Abstract
With the priority of poverty reduction and with accelerating change in many dimensions, up-to-date and realistically informed perceptions of the lives and conditions of people living in poverty have come to matter more than ever. At the same time, new pressures and incentives increasingly trap decision-makers in headquarters and capital cities, reinforcing earlier (1983) analysis of the attraction of urban ‘cores’ and the neglect of rural ‘peripheries’. These trends make decision-makers’ learning about poverty and from people living in poverty rarer and ever more important. One common means has been rural development tourism, the phenomenon of the brief rural visit from an urban centre. In 1983, six biases of such visits – spatial, project, person, seasonal,
diplomatic and professional - against seeing, meeting and learning from the poorer people, were identified and described. Security can now be added as a seventh.
Much can be done to offset the biases. The solution is to make more visits, not fewer, and to enjoy doing them better. In addition, new and promising approaches have been pioneered for experiential, direct learning, face-to-face with poor and marginalised people. Examples are: UNHCR’s annual participatory assessments by staff; SDC’s ‘views of the poor’ participatory
research in Tanzania; and various forms of immersion, most recently those being convened and organised by ActionAid International. In many immersions, outsiders become guests for a few days and nights, and live, experience and learn in a community. The question now is not how an organisation can afford the time and other resources for immersions for its staff.
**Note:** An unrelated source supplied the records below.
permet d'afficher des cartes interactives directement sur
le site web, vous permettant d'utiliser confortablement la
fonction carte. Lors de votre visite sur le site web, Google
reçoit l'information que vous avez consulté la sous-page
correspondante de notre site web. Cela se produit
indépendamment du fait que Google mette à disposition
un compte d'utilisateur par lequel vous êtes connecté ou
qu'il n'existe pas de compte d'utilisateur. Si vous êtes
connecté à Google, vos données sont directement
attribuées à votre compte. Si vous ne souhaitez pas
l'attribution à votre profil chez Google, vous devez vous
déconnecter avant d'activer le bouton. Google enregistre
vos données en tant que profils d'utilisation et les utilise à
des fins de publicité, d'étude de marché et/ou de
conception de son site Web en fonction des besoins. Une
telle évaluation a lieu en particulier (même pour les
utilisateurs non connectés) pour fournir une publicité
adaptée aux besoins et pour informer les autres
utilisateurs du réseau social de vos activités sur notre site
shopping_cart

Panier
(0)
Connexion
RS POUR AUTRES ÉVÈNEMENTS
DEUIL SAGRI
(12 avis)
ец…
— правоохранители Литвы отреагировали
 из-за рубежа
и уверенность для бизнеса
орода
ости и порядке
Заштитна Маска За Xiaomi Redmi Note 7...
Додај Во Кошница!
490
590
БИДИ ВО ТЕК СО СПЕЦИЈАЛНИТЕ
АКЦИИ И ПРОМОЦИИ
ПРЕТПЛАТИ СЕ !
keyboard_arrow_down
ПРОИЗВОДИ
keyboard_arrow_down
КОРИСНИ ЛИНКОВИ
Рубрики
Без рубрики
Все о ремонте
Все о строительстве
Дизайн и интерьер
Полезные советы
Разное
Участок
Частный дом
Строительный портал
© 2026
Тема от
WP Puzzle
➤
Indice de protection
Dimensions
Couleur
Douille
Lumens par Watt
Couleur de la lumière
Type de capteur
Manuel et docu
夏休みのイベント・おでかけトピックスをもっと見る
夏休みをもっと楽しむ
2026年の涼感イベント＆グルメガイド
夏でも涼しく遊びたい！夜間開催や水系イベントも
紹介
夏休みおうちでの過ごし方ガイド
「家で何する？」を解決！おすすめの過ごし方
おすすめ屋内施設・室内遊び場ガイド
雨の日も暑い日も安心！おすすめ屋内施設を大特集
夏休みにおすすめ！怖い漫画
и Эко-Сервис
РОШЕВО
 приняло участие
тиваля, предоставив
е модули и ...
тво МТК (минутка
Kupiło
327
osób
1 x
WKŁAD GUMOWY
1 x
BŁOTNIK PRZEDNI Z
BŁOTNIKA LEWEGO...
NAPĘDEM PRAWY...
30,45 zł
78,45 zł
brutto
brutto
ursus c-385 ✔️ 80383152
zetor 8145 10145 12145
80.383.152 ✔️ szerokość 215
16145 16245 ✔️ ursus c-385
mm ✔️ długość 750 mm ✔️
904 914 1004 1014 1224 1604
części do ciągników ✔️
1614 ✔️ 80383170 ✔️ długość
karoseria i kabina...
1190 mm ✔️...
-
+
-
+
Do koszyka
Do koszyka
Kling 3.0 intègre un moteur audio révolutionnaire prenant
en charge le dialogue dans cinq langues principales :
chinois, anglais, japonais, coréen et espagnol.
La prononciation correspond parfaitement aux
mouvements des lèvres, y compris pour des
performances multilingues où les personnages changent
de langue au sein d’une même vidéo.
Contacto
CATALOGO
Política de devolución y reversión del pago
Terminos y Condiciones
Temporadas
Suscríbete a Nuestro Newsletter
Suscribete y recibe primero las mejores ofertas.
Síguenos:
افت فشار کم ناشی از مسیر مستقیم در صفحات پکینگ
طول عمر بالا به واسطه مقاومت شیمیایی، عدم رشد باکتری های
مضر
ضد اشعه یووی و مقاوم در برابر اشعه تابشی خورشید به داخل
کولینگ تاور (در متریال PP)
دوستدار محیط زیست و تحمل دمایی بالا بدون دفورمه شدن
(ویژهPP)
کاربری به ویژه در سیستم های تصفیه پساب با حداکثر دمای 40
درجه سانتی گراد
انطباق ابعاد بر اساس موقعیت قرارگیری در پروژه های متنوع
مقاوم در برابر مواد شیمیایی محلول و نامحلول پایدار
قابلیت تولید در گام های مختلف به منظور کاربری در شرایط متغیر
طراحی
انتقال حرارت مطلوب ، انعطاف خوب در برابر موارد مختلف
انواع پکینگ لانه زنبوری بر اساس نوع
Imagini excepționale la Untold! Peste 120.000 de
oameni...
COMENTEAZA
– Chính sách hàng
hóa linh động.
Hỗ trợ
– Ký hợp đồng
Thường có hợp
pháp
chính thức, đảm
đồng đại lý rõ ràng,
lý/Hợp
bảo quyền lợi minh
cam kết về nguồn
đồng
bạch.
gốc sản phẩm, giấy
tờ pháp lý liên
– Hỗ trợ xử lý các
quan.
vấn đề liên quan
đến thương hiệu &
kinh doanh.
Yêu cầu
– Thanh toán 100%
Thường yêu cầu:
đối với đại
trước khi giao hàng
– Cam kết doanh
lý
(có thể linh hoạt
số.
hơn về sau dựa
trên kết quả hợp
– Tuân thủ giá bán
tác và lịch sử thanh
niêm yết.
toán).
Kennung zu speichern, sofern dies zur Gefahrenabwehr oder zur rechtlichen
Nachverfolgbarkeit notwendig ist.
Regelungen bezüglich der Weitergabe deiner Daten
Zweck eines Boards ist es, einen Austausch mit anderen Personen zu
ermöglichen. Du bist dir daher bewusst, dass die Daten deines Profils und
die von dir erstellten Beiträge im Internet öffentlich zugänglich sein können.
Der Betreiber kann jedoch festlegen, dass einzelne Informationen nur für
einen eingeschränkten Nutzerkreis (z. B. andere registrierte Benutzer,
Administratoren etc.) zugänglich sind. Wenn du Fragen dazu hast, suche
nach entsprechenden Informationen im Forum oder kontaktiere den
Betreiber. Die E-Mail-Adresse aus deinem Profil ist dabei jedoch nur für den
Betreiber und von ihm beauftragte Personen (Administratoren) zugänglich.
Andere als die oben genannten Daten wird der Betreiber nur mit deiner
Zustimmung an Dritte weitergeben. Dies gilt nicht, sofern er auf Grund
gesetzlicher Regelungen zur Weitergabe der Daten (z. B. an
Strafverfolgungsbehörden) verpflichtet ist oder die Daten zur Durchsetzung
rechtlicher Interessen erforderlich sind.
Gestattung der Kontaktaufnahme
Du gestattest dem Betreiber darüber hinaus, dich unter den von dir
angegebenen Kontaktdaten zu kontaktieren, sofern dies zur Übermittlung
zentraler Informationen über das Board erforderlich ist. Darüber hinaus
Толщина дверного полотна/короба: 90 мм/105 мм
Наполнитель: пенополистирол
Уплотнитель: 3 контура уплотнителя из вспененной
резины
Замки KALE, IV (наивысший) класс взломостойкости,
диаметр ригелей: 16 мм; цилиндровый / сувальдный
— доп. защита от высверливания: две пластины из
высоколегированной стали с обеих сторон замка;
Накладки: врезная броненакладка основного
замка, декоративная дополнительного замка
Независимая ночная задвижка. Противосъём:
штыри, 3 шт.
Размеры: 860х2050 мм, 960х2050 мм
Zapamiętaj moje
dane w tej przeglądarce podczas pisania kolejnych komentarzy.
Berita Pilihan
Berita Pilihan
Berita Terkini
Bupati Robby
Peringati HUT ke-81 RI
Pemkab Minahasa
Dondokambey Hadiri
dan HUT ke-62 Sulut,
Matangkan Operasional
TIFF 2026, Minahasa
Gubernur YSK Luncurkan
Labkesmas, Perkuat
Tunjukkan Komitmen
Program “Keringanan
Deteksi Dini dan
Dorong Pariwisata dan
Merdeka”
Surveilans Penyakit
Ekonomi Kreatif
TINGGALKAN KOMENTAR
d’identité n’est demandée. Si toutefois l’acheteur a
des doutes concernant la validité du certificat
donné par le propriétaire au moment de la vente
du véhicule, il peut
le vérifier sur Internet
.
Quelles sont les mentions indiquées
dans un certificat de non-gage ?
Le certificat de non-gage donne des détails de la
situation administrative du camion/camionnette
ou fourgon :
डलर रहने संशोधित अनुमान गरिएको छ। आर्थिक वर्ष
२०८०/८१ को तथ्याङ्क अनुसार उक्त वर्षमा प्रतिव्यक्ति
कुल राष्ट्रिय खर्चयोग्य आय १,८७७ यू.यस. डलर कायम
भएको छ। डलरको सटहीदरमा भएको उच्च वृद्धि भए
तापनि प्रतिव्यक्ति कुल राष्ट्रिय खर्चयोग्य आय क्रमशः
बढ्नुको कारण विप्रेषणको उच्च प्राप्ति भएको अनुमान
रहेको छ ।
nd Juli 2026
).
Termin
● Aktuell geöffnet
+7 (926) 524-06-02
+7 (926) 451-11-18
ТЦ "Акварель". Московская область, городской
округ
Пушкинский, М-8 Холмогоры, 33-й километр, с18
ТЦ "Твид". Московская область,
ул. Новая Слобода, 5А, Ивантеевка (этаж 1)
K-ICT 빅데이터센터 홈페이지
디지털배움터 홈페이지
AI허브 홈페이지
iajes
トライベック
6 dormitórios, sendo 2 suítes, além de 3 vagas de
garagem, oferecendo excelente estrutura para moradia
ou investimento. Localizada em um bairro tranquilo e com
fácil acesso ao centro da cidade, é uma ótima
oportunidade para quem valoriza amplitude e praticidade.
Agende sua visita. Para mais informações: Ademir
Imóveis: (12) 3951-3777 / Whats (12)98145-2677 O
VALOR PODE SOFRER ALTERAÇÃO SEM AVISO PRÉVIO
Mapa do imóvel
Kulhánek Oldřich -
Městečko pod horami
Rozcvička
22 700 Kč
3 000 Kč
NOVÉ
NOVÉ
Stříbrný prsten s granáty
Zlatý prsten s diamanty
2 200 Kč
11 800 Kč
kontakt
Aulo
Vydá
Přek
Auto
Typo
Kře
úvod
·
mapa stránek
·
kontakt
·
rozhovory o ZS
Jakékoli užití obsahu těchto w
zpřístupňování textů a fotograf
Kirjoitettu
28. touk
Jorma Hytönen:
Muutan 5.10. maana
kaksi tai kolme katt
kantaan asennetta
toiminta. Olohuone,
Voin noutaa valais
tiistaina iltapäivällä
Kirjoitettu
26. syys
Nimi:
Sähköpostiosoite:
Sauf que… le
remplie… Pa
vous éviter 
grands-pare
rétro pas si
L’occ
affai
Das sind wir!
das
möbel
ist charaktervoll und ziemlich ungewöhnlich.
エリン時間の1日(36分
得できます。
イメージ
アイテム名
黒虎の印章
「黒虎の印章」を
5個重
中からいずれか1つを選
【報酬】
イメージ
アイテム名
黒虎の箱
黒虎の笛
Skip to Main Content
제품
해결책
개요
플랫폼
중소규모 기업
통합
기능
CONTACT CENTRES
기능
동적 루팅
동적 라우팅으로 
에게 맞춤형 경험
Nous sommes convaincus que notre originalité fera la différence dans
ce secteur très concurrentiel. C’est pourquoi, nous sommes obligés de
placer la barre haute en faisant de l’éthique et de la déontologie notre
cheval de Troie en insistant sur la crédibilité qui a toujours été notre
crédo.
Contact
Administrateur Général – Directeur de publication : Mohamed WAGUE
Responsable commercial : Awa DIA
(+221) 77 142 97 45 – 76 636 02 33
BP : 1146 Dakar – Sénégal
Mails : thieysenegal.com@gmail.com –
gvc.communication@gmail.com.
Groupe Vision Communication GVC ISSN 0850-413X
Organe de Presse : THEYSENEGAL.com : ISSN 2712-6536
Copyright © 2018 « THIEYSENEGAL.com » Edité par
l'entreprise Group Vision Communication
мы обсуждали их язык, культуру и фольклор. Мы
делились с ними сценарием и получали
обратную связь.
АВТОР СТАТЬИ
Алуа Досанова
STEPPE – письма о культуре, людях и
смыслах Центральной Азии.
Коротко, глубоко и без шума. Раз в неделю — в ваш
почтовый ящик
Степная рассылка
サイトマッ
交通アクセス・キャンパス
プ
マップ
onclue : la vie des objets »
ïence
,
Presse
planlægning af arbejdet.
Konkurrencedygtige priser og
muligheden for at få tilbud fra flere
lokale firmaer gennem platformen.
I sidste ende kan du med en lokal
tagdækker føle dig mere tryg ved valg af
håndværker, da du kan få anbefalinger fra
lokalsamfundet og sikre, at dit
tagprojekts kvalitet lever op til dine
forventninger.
It is how, if it is seriously pro-poor, it can possibly not do so.
This paper is a challenge to development actors to practice a responsible pro-poor professionalism; to be pioneers and champions, seizing and making space for themselves and others to offset the biases and traps of headquarters and capital cities; and to have the vision and guts to seek out direct experiential learning and so to be in touch and up-to-date with the realities of the people living in poverty whom they seek to serve.